普通乗用車の生産金額の増加の要因を数量要因(生産台数)と価格要因(生産単価)、さらにはハイブリッド車と非ハイブリッド車に分けて要因をみる。生産金額が前年比11.8%の増加となった要因は、非ハイブリッド車の生産単価の上昇が10.6%となり、続いてハイブリッド車の生産単価が3.5%、ハイブリッド車の生産台数増加が0.1%、非ハイブリッド車の生産台数の減少が▲2.5%となった。
つまり、ハイブリッド車以外(EV車、PHEV車を含む)とハイブリッド車の生産単価の上昇が普通乗用車の生産金額を押し上げていることになる。
このところ自動車のみならず、原材料価格や原油価格の高騰、加えて円安が重なることで輸入品はさらに高騰しており、複数の自動車メーカーから値上げの発表があった。また、道路運送車両法の改正(2020年1月31日)により2021年11月以降に発売する新型車は、衝突被害軽減ブレーキ(自動ブレーキ)の搭載が義務化されている。安全運転機能がオプションから標準装備となったことも、このところの乗用車の価格上昇のひとつの要因と考えられる。

実は、トランスミッションやブレーキ制御装置が値上がりしている

経済産業省生産動態統計から自動車部品の生産単価について2020年を100とした指数に変換してみると、自動車部品のうち、主要な部品となる自動変速装置(トランスミッション)や電子式ブレーキ制御装置が値上がりしている。
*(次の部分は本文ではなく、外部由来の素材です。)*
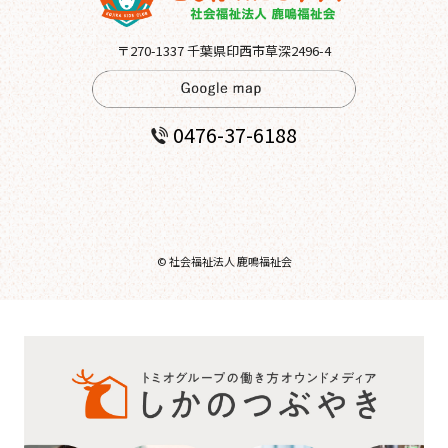
〒270-1337 千葉県印西市草深2496-4
0476-37-6188
© 社会福祉法人 鹿鳴福祉会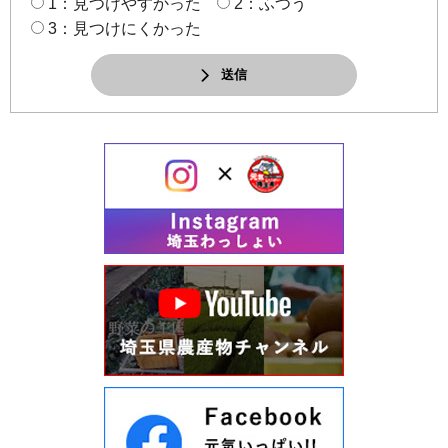
1：見つけやすかった
2：ふつう
3：見つけにくかった
送信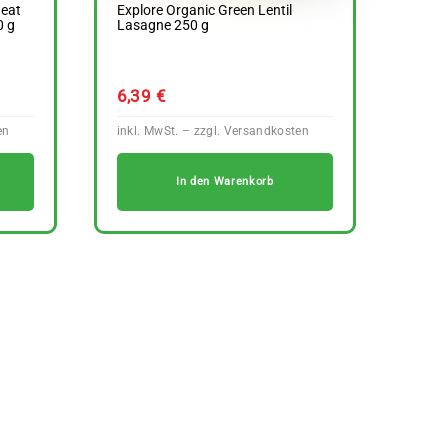
eat
Explore Organic Green Lentil
0 g
Lasagne 250 g
6,39
€
In den Warenkorb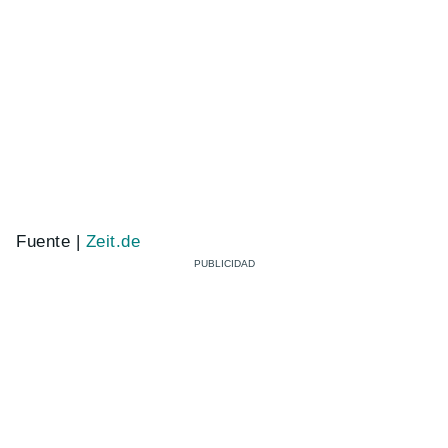
Fuente |
Zeit.de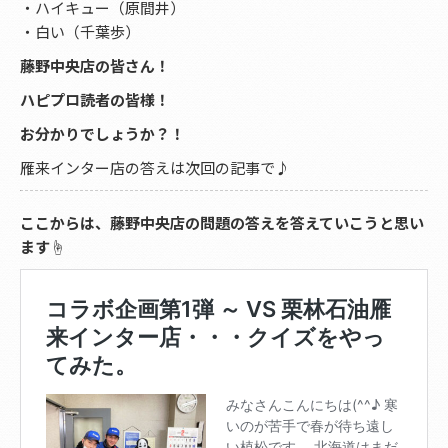
・ハイキュー（原間井）
・白い（千葉歩）
藤野中央店の皆さん！
ハピプロ読者の皆様！
お分かりでしょうか？！
雁来インター店の答えは次回の記事で♪
ここからは、藤野中央店の問題の答えを答えていこうと思い
ます
☝️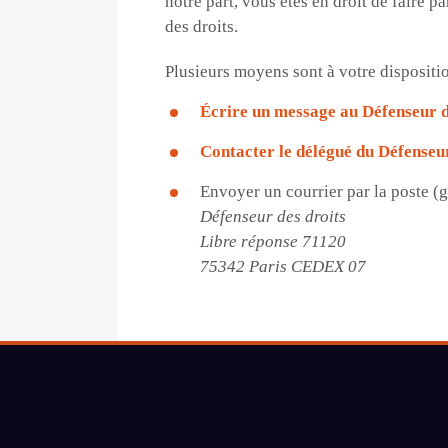
notre part, vous êtes en droit de faire
des droits.
Plusieurs moyens sont à votre dispositio
Écrire un message au Défenseur d
Contacter le délégué du Défenseu
Envoyer un courrier par la poste (gr
Défenseur des droits
Libre réponse 71120
75342 Paris CEDEX 07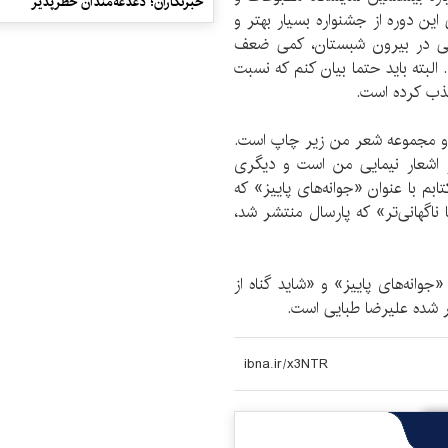
خبرنگاران؛ دغدغه‌مندان خطرپذیر
این دوره از جشنواره بسیار بهتر و
سانی در بیرون شبستان، کمی ضعف
 البته باید حتما بیان کنم که نسبت
جذب کرده است.
 دو مجموعه شعر من زیر چاپ است.
از اشعار نیمایی من است و دیگری
م با عنوان «جوانه‌های پاییز» که
ر اما ناگهانی‌تر» که پارسال منتشر شد،
«جوانه‌های پاییز» و «شاید گناه از
 شده علیرضا طبایی است.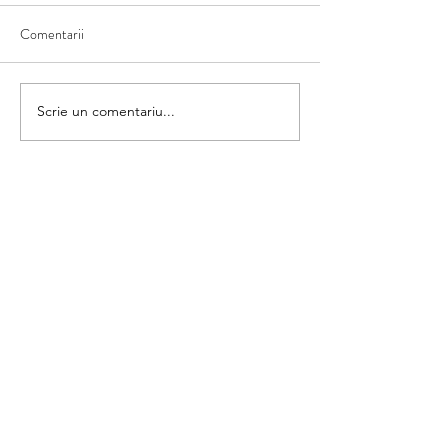
Comentarii
Ce văd în natură
Scriem numele fructului
Scrie un comentariu...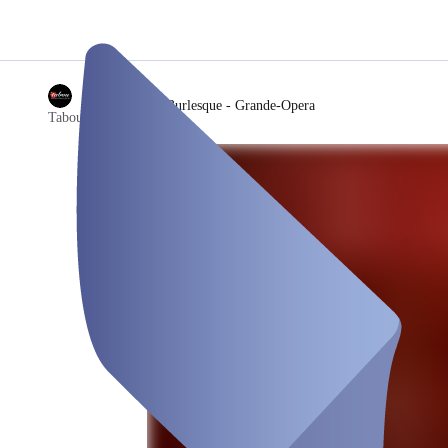
/
Rendezvous Burlesque - Grande-Opera
Tabou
また、かじ取りハンドルも2022年以降値上がりしている姿が、次のグラフから読み取れる。
自動運転機能や安全運転機能の標準装備化と機能の高度化に半導体不足が重なり、制御するユニット部品が値上がりにつながっていると考えられる。今後も自動運転機能や安全運転機能は、さらに進化していくとみられるので、新型車へのモデルチェンジに合わせて装備されることが続き、価格上昇は続くとみられる。

(本解説に関する注意事項)
本解説は、公に入手可能で、経済産業省経済解析室が信頼できると判断した情報を用いて作成している。ただし、使用した情報を全て、個別に検証しているものではないため、これらの情報が全て、完全かつ正確であることを保証するものではない。
また、本解説は、統計等の利活用促進を目的に、経済解析室の分析、見解を示したものであり、経済産業省を代表した見解ではない。